Stay up late and enjoy the local nightlife or head back to Villa Eros to enjoy a private drink on the patio by the pool. For the adventuresome, the island boasts spectacular beach-lined coastlines, picturesque villages and evergreen forests to be explored. With boat trips available from Skala beach or nearby port of Poros, both Zakinthos and Ithaca are within easy reach, as well.
On the main street in what is now Skala Town, and the surrounding small side-streets leading down to the beach, you will find a wide and varied choice of shops, restaurants, bakeries, sweet shops and local food markets, including a butcher shop, all of which are open until late every day of the week, during the season. Some of the clothing/souvenir shops close during the afternoon periods but others remain open from mid-morning through until late in the evening.
There are also a variety small local markets on the beach road and the Greek supermarket chain Alpha Beta (sounds like Alfa Veetah) has opened up a mini-branch on the Skala beach road which has a wide variety of produce, beverages and a full deli-counter.
Skala is known for its lovely beaches and several of the local hotels and beach bars rent sun-loungers and umbrellas for daily hire, also providing snack lunch and beverages on the beach, should you desire. Also along the seafront, you will find several upscale restaurants, traditional tavernas and bars, all sporting a spectacular sea view, overlooking the Ionian, the Peloponese Penninsula and Zakinthos.
The island of Kefalonia is the largest of the Ionian Islands, located in western Greece, with an area of 300 square miles and an indigenous population of 45,000 permanent residents.
Kefalonia’s economy is primarily based upon a combination of local agricultural production – mainly olive oil – fishery and tourism, although the island’s notoriety as a tourist destination did not occur until the mid-1990s.

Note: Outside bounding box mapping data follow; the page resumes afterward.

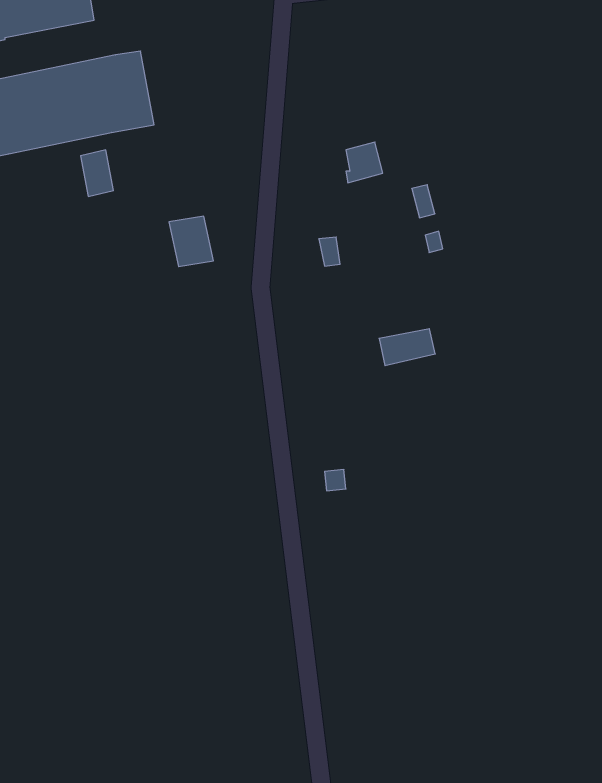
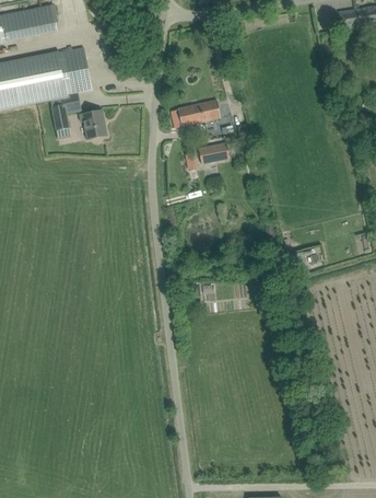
building: none -> [171,103,202,127]
building: [169,216,213,267] -> [82,109,107,138]
building: [379,329,435,366] -> [198,142,230,163]

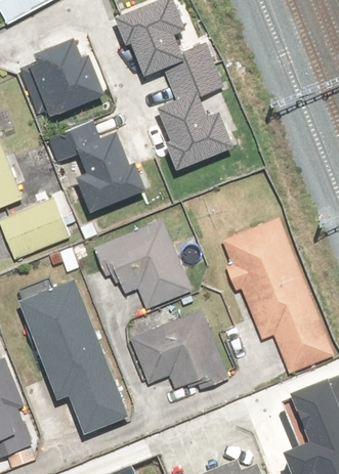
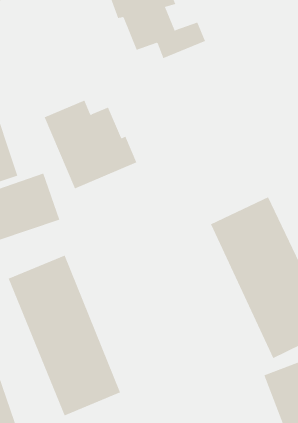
building: [32,36,108,110] -> none
building: [157,63,232,167] -> none
building: [90,225,188,317] -> none
building: [128,308,229,408] -> none

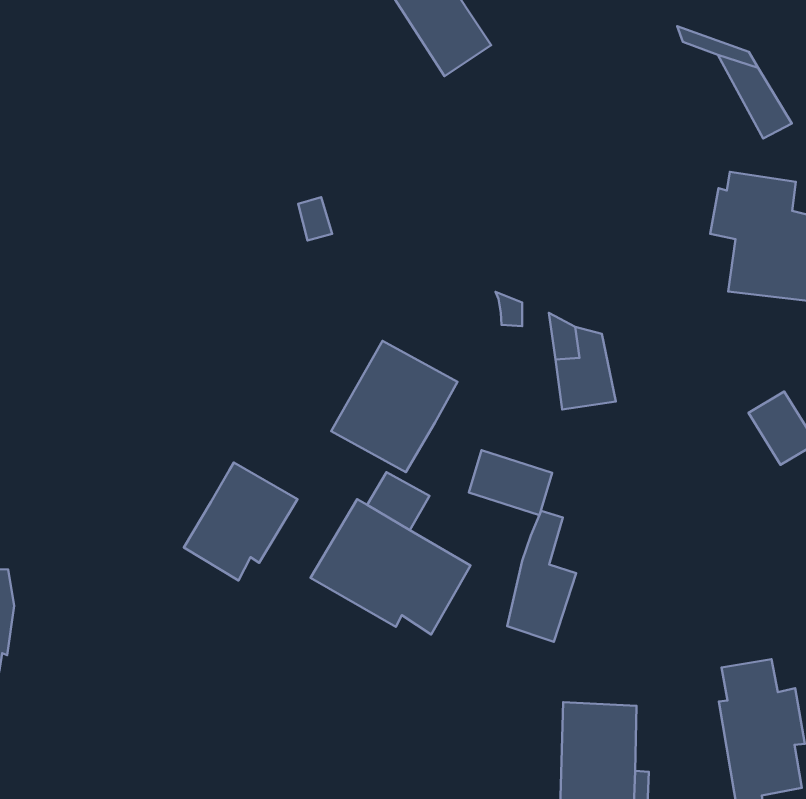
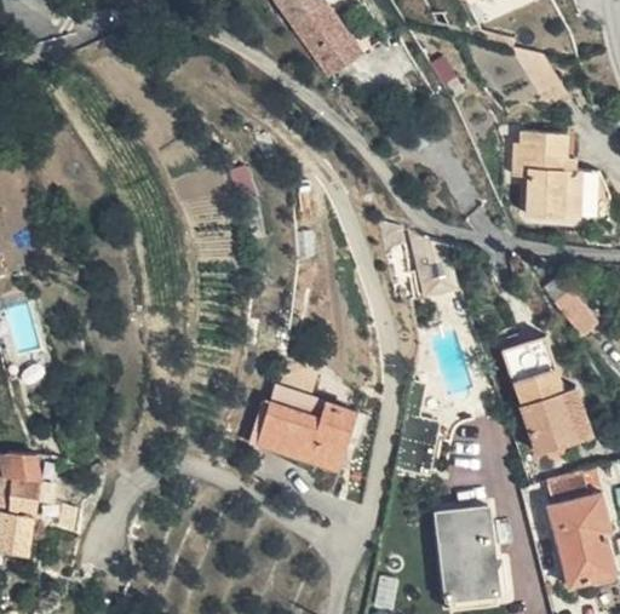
building: [331,341,457,472] -> none
building: [469,450,552,515] -> none
building: [184,462,297,581] -> none
building: none -> [509,337,596,453]

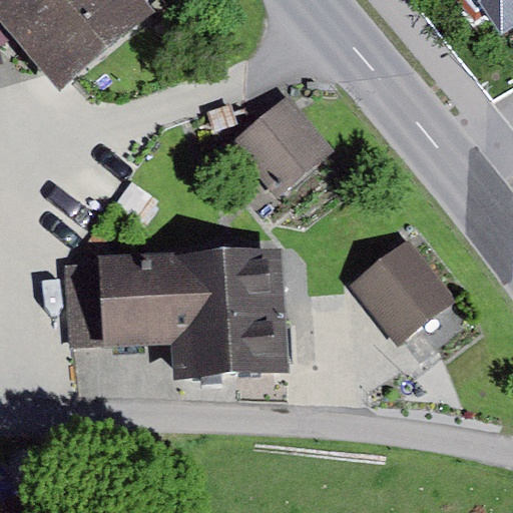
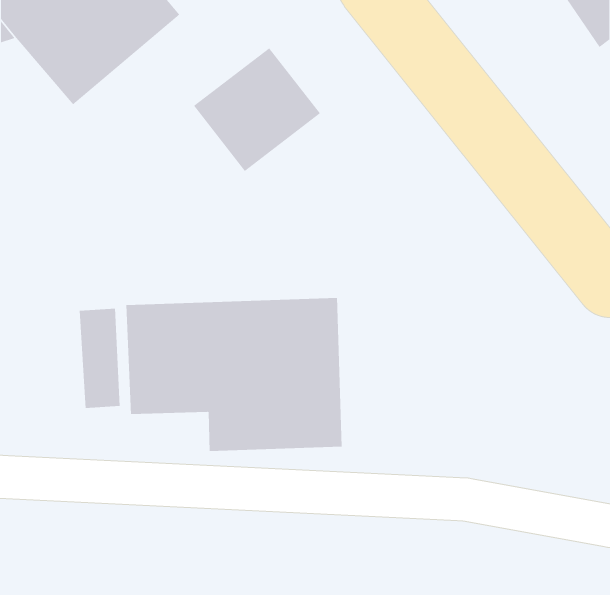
building: [227,92,335,196] -> [193,47,321,172]
building: [345,234,453,344] -> none

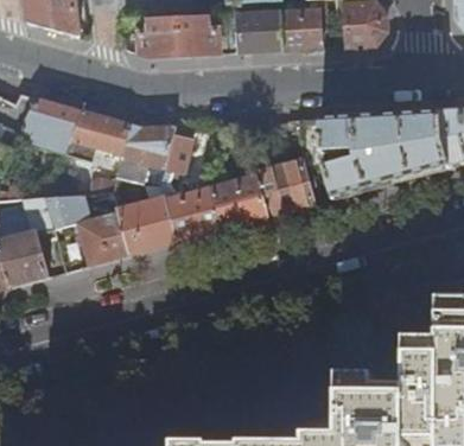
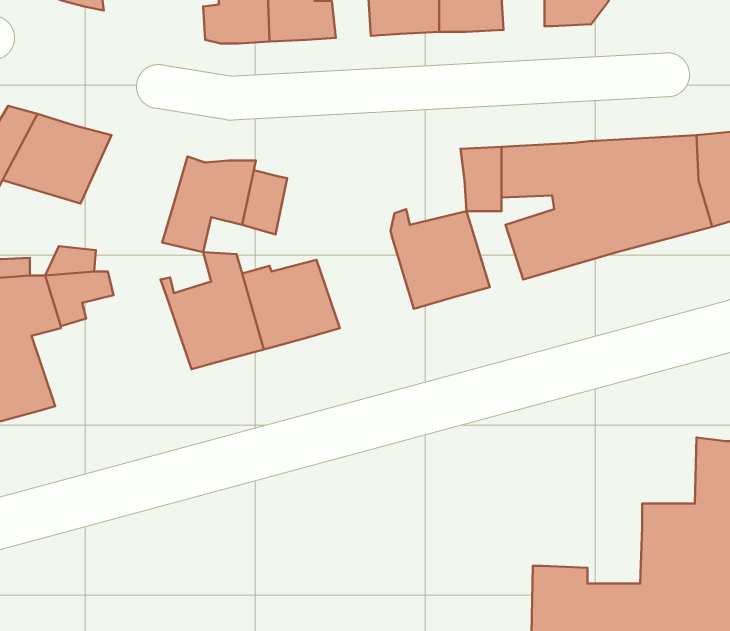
building: [62,110,128,155] -> none
building: [206,173,266,228] -> none
building: [75,191,131,265] -> none

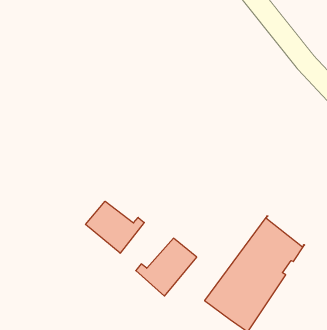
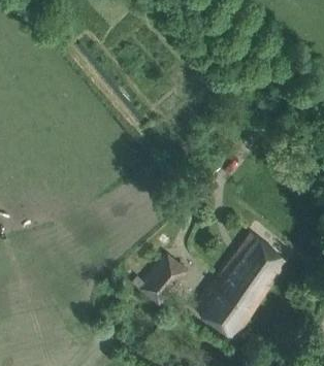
building: [86,201,144,253] -> none

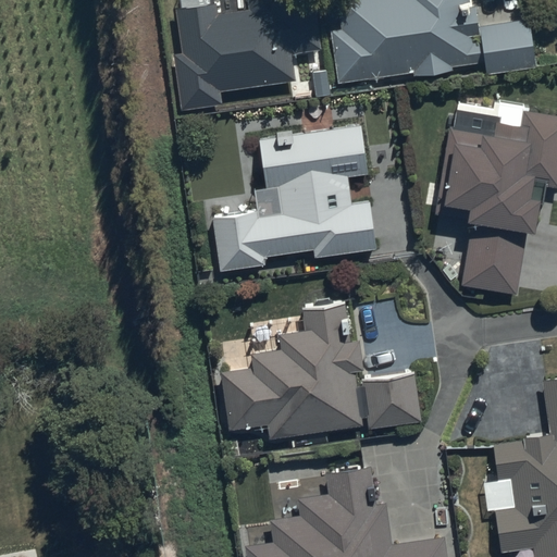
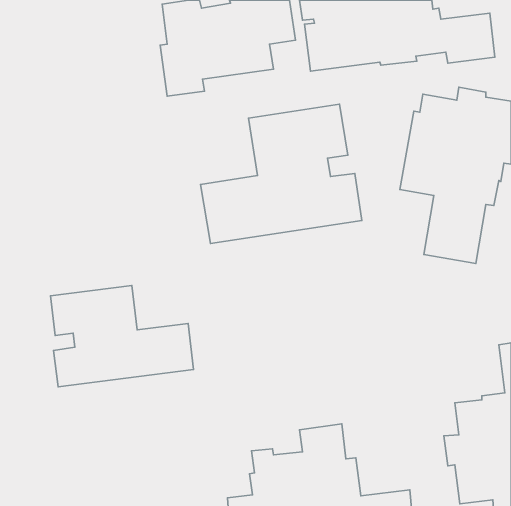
building: [221,301,421,441] -> none
building: none -> [50,285,193,387]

The island is most noted for its beautiful rural landscape, largely green and mountainous, with beautiful beaches. Kefalonia is gaining a reputation for being a warm and welcome place for travelers seeking a relaxed destination to spend their holidays.
The island is a perfect destination for sightseeing – with many museums and historical sites – for beachcombing – with exquisite beaches available around the island – and for chillaxing, as well.